# Task description
For the records below, output word for word the lines from the one with "May seek counsel" up to and including the one with "roofs and painting exteriors—to more". No pictures.

# Data extract
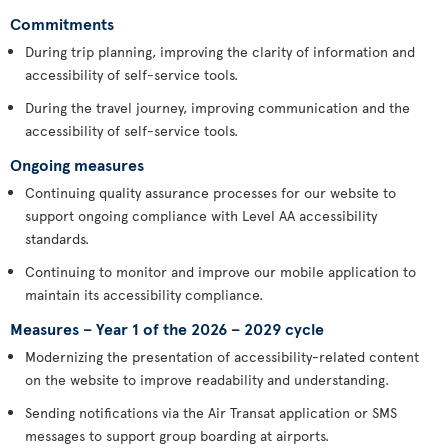
Commitments
During trip planning, improving the clarity of information and
accessibility of self-service tools.
During the travel journey, improving communication and the
accessibility of self-service tools.
Ongoing measures
Continuing quality assurance processes for our website to
support ongoing compliance with Level AA accessibility
standards.
Continuing to monitor and improve our mobile application to
maintain its accessibility compliance.
Measures – Year 1 of the 2026 – 2029 cycle
Modernizing the presentation of accessibility-related content
on the website to improve readability and understanding.
Sending notifications via the Air Transat application or SMS
messages to support group boarding at airports.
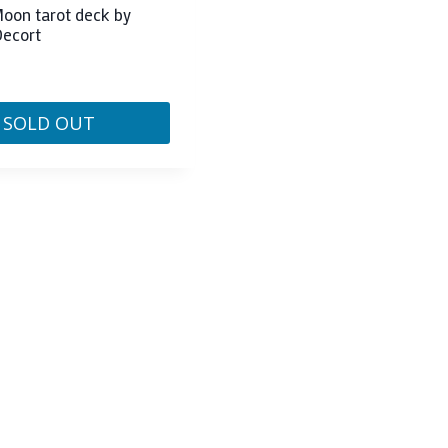
oon tarot deck by
Decort
SOLD OUT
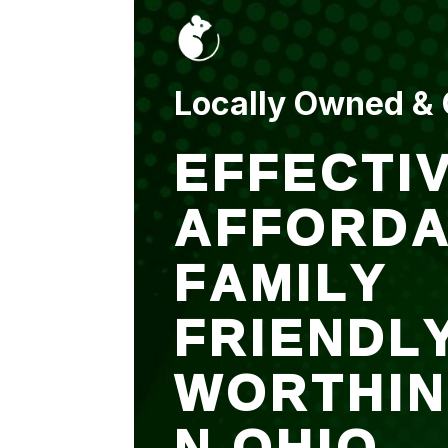
put up and an entry
sealed after. It was
$500 but there is a
warranty.
Locally Owned &
EFFECTIV
AFFORDA
FAMILY
FRIENDL
WORTHI
N OHIO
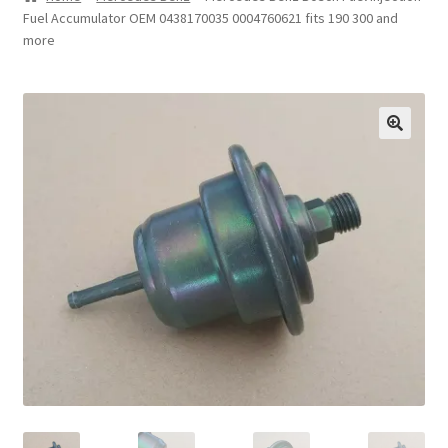
Fuel Accumulator OEM 0438170035 0004760621 fits 190 300 and
Privacy Statement
more
Repair Tips
Return Policy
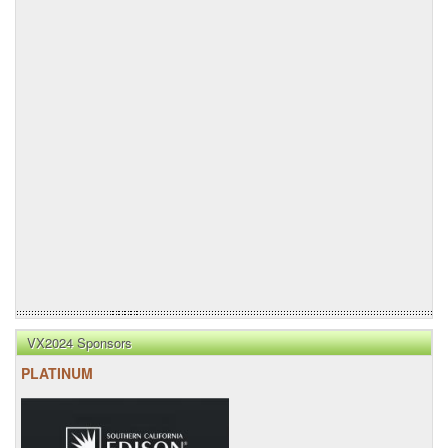
VX2024 Sponsors
PLATINUM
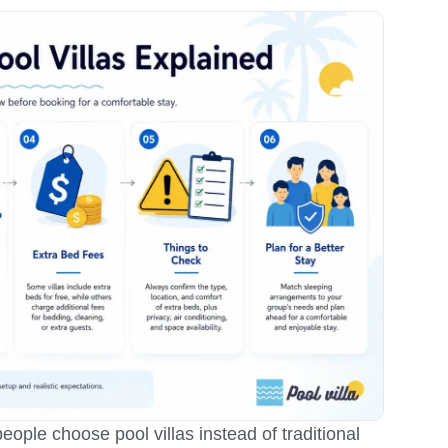
ople choose pool villas instead of traditional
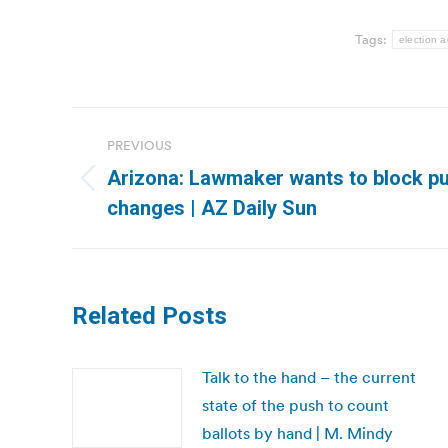
Tags:
election a
Post
PREVIOUS
navigation
Arizona: Lawmaker wants to block pub
Previous
changes | AZ Daily Sun
post:
Related Posts
Talk to the hand – the current
state of the push to count
ballots by hand | M. Mindy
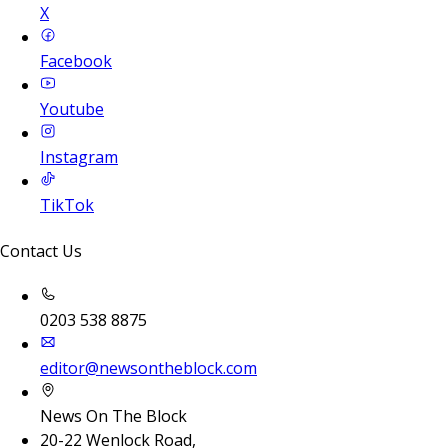
X
Facebook
Youtube
Instagram
TikTok
Contact Us
0203 538 8875
editor@newsontheblock.com
News On The Block
20-22 Wenlock Road,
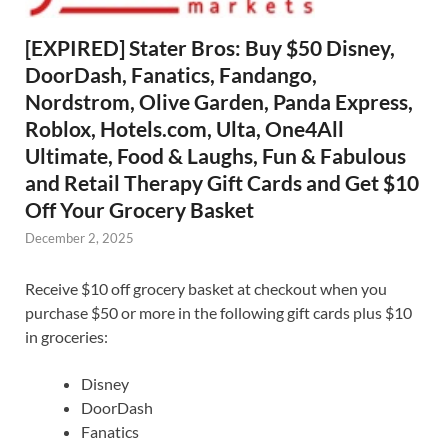
[EXPIRED] Stater Bros: Buy $50 Disney,
DoorDash, Fanatics, Fandango,
Nordstrom, Olive Garden, Panda Express,
Roblox, Hotels.com, Ulta, One4All
Ultimate, Food & Laughs, Fun & Fabulous
and Retail Therapy Gift Cards and Get $10
Off Your Grocery Basket
December 2, 2025
Receive $10 off grocery basket at checkout when you
purchase $50 or more in the following gift cards plus $10
in groceries:
Disney
DoorDash
Fanatics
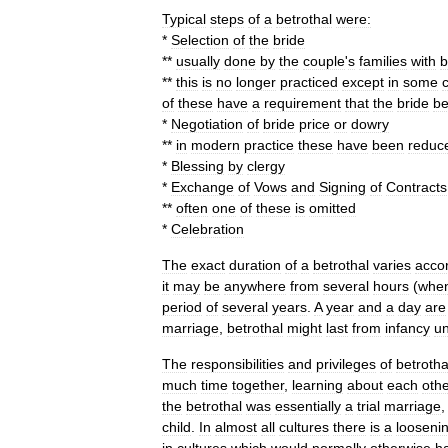
Typical
steps
of
a
betrothal
were:
*
Selection
of
the
bride
**
usually
done
by
the
couple
'
s
families
with
b
**
this
is
no
longer
practiced
except
in
some
of
these
have
a
requirement
that
the
bride
b
*
Negotiation
of
bride
price
or
dowry
**
in
modern
practice
these
have
been
reduc
*
Blessing
by
clergy
*
Exchange
of
Vows
and
Signing
of
Contracts
**
often
one
of
these
is
omitted
*
Celebration
The
exact
duration
of
a
betrothal
varies
acco
it
may
be
anywhere
from
several
hours
(
whe
period
of
several
years
.
A
year
and
a
day
are
marriage
,
betrothal
might
last
from
infancy
un
The
responsibilities
and
privileges
of
betrotha
much
time
together
,
learning
about
each
othe
the
betrothal
was
essentially
a
trial
marriage
child
.
In
almost
all
cultures
there
is
a
looseni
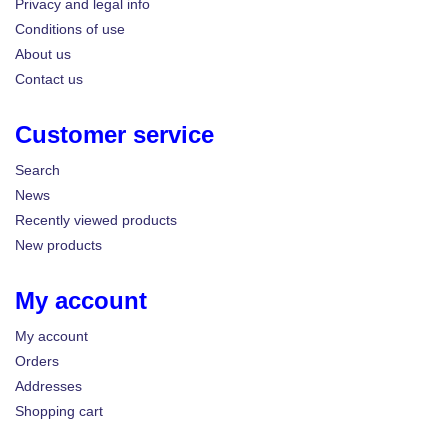
Privacy and legal info
Conditions of use
About us
Contact us
Customer service
Search
News
Recently viewed products
New products
My account
My account
Orders
Addresses
Shopping cart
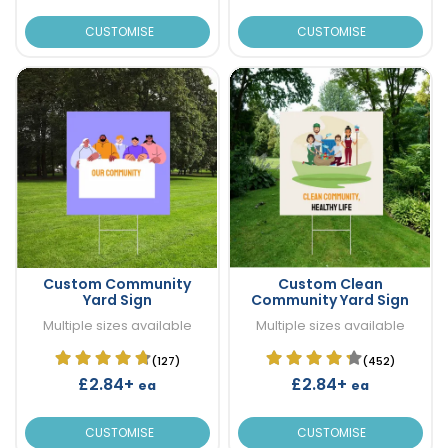
CUSTOMISE
CUSTOMISE
Custom Community
Custom Clean
Yard Sign
Community Yard Sign
Multiple sizes available
Multiple sizes available
(127)
(452)
£2.84+
£2.84+
ea
ea
CUSTOMISE
CUSTOMISE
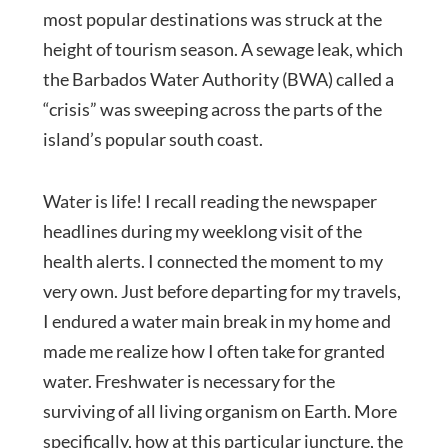
most popular destinations was struck at the
height of tourism season. A sewage leak, which
the Barbados Water Authority (BWA) called a
“crisis” was sweeping across the parts of the
island’s popular south coast.
Water is life! I recall reading the newspaper
headlines during my weeklong visit of the
health alerts. I connected the moment to my
very own. Just before departing for my travels,
I endured a water main break in my home and
made me realize how I often take for granted
water. Freshwater is necessary for the
surviving of all living organism on Earth. More
specifically, how at this particular juncture, the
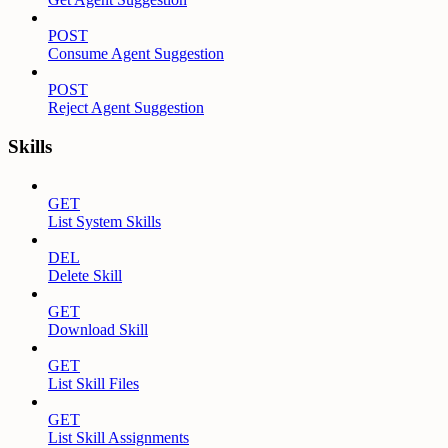
POST
Consume Agent Suggestion
POST
Reject Agent Suggestion
Skills
GET
List System Skills
DEL
Delete Skill
GET
Download Skill
GET
List Skill Files
GET
List Skill Assignments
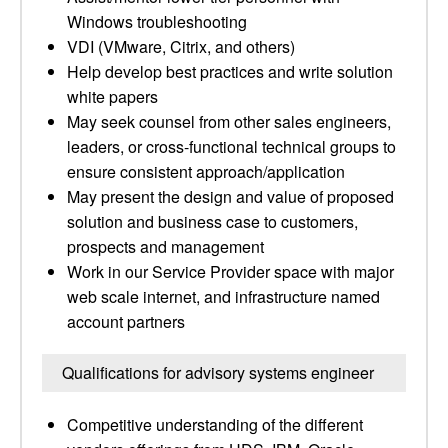
Windows troubleshooting
VDI (VMware, Citrix, and others)
Help develop best practices and write solution
white papers
May seek counsel from other sales engineers,
leaders, or cross-functional technical groups to
ensure consistent approach/application
May present the design and value of proposed
solution and business case to customers,
prospects and management
Work in our Service Provider space with major
web scale internet, and infrastructure named
account partners
Qualifications for advisory systems engineer
Competitive understanding of the different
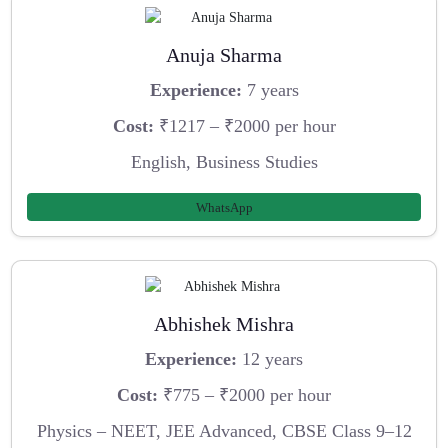
Anuja Sharma
Experience:
7 years
Cost:
₹1217 – ₹2000 per hour
English, Business Studies
WhatsApp
Abhishek Mishra
Experience:
12 years
Cost:
₹775 – ₹2000 per hour
Physics – NEET, JEE Advanced, CBSE Class 9–12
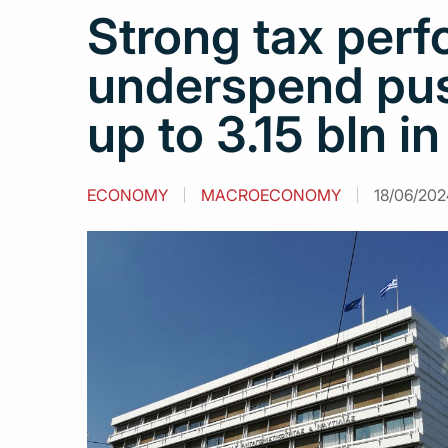
Strong tax per
underspend pus
up to 3.15 bln i
ECONOMY
MACROECONOMY
18/06/202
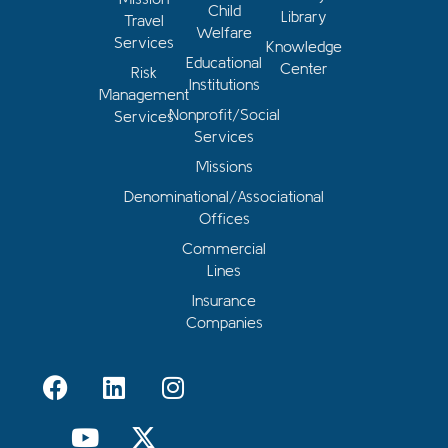
Child
Library
Travel
Welfare
Services
Knowledge
Educational
Center
Risk
Institutions
Management
Nonprofit/Social
Services
Services
Missions
Denominational/Associational
Offices
Commercial
Lines
Insurance
Companies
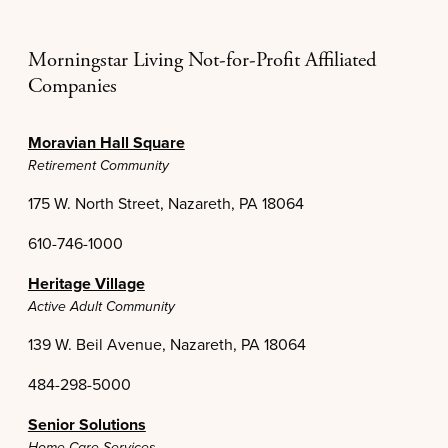
Morningstar Living Not-for-Profit Affiliated
Companies
Moravian Hall Square
Retirement Community
175 W. North Street, Nazareth, PA 18064
610-746-1000
Heritage Village
Active Adult Community
139 W. Beil Avenue, Nazareth, PA 18064
484-298-5000
Senior Solutions
Home Care Services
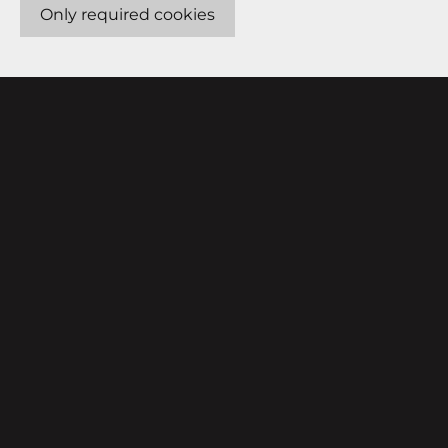
Only required cookies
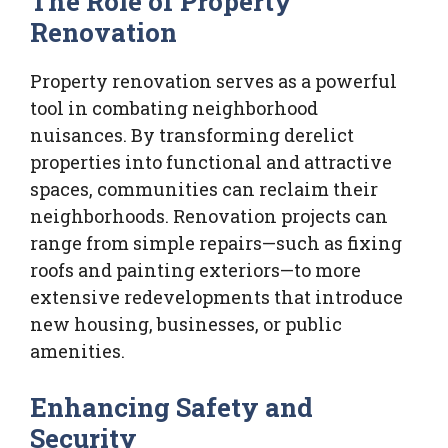
The Role of Property
Renovation
Property renovation serves as a powerful
tool in combating neighborhood
nuisances. By transforming derelict
properties into functional and attractive
spaces, communities can reclaim their
neighborhoods. Renovation projects can
range from simple repairs—such as fixing
roofs and painting exteriors—to more
extensive redevelopments that introduce
new housing, businesses, or public
amenities.
Enhancing Safety and
Security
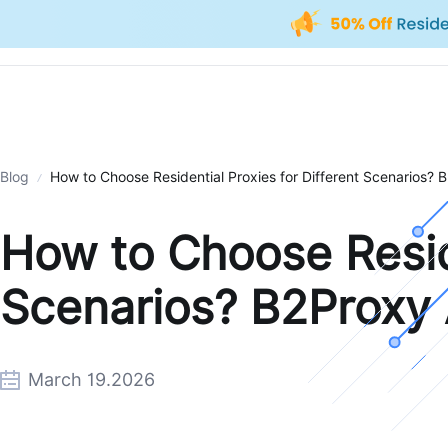
Blog
How to Choose Residential Proxies for Different Scenarios?
How to Choose Reside
Scenarios? B2Proxy 
March 19.2026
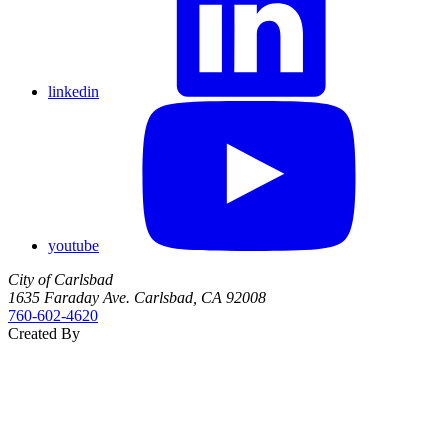
linkedin
youtube
City of Carlsbad
1635 Faraday Ave. Carlsbad, CA 92008
760‑602‑4620
Created By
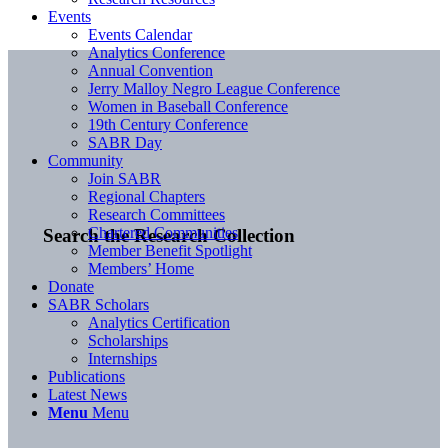
Events
Events Calendar
Analytics Conference
Annual Convention
Jerry Malloy Negro League Conference
Women in Baseball Conference
19th Century Conference
SABR Day
Community
Join SABR
Regional Chapters
Research Committees
Chartered Communities
Search the Research Collection
Member Benefit Spotlight
Members’ Home
Donate
SABR Scholars
Analytics Certification
Scholarships
Internships
Publications
Latest News
Menu
Menu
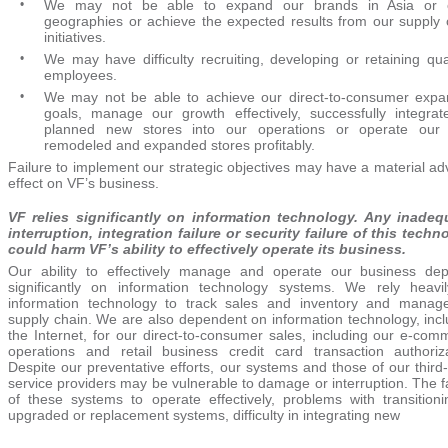
•
We may not be able to expand our brands in Asia or 
geographies or achieve the expected results from our supply 
initiatives.
•
We may have difficulty recruiting, developing or retaining qual
employees.
•
We may not be able to achieve our direct-to-consumer expa
goals, manage our growth effectively, successfully integrat
planned new stores into our operations or operate our
remodeled and expanded stores profitably.
Failure to implement our strategic objectives may have a material a
effect on VF’s business.
VF relies significantly on information technology. Any inadeq
interruption, integration failure or security failure of this techn
could harm VF’s ability to effectively operate its business.
Our ability to effectively manage and operate our business de
significantly on information technology systems. We rely heavi
information technology to track sales and inventory and manag
supply chain. We are also dependent on information technology, incl
the Internet, for our direct-to-consumer sales, including our e-com
operations and retail business credit card transaction authoriza
Despite our preventative efforts, our systems and those of our third
service providers may be vulnerable to damage or interruption. The f
of these systems to operate effectively, problems with transitioni
upgraded or replacement systems, difficulty in integrating new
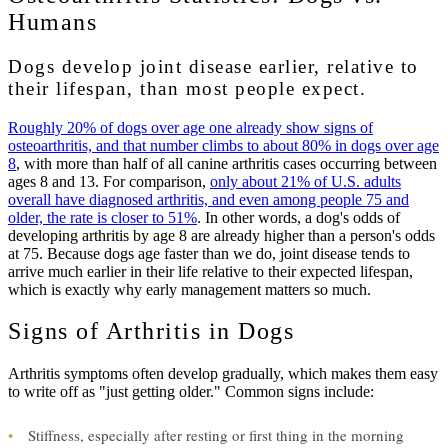
Humans
Dogs develop joint disease earlier, relative to
their lifespan, than most people expect.
Roughly 20% of dogs over age one already show signs of
osteoarthritis, and that number climbs to about 80% in dogs over age
8
, with more than half of all canine arthritis cases occurring between
ages 8 and 13. For comparison,
only about 21% of U.S. adults
overall have diagnosed arthritis, and even among people 75 and
older, the rate is closer to 51%
. In other words, a dog's odds of
developing arthritis by age 8 are already higher than a person's odds
at 75. Because dogs age faster than we do, joint disease tends to
arrive much earlier in their life relative to their expected lifespan,
which is exactly why early management matters so much.
Signs of Arthritis in Dogs
Arthritis symptoms often develop gradually, which makes them easy
to write off as "just getting older." Common signs include:
•
Stiffness, especially after resting or first thing in the morning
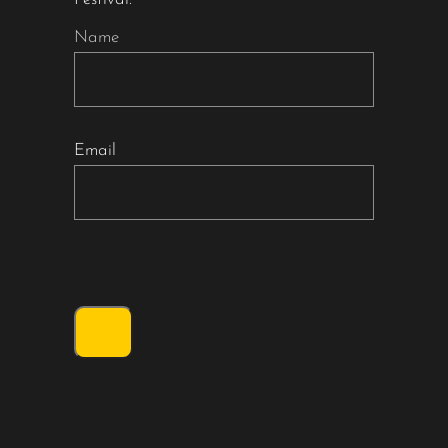
Name
Email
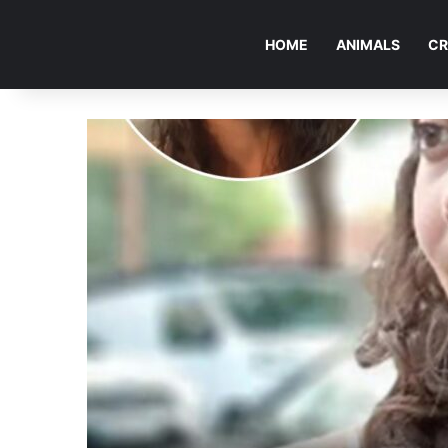
HOME
ANIMALS
CR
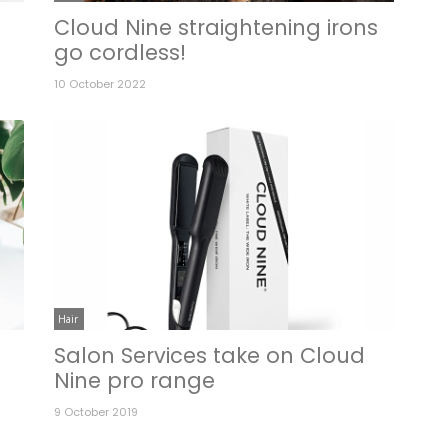
Cloud Nine straightening irons
go cordless!
10 October 2022
Hair
Salon Services take on Cloud
Nine pro range
9 October 2019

# Solution to this task
May seek counsel from other sales engineers,
leaders, or cross-functional technical groups to
ensure consistent approach/application
May present the design and value of proposed
solution and business case to customers,
prospects and management
Work in our Service Provider space with major
web scale internet, and infrastructure named
account partners
Qualifications for advisory systems engineer
Competitive understanding of the different
Anuja Sharma
Experience:
7 years
Cost:
₹1217 – ₹2000 per hour
English, Business Studies
WhatsApp
Abhishek Mishra
Experience:
12 years
Cost:
₹775 – ₹2000 per hour
Physics – NEET, JEE Advanced, CBSE Class 9–12
Strong tax per
underspend pus
up to 3.15 bln i
ECONOMY
MACROECONOMY
18/06/202
Child
Library
Travel
Welfare
Services
Knowledge
Educational
Center
Risk
Institutions
Management
Nonprofit/Social
Services
Services
Missions
Denominational/Associational
Offices
Commercial
Lines
Insurance
Companies
Morningstar Living Not-for-Profit Affiliated
Companies
Moravian Hall Square
Retirement Community
175 W. North Street, Nazareth, PA 18064
610-746-1000
Heritage Village
Active Adult Community
139 W. Beil Avenue, Nazareth, PA 18064
484-298-5000
Senior Solutions
Home Care Services
Only required cookies
The Role of Property
Renovation
Property renovation serves as a powerful
tool in combating neighborhood
nuisances. By transforming derelict
properties into functional and attractive
spaces, communities can reclaim their
neighborhoods. Renovation projects can
range from simple repairs—such as fixing
roofs and painting exteriors—to more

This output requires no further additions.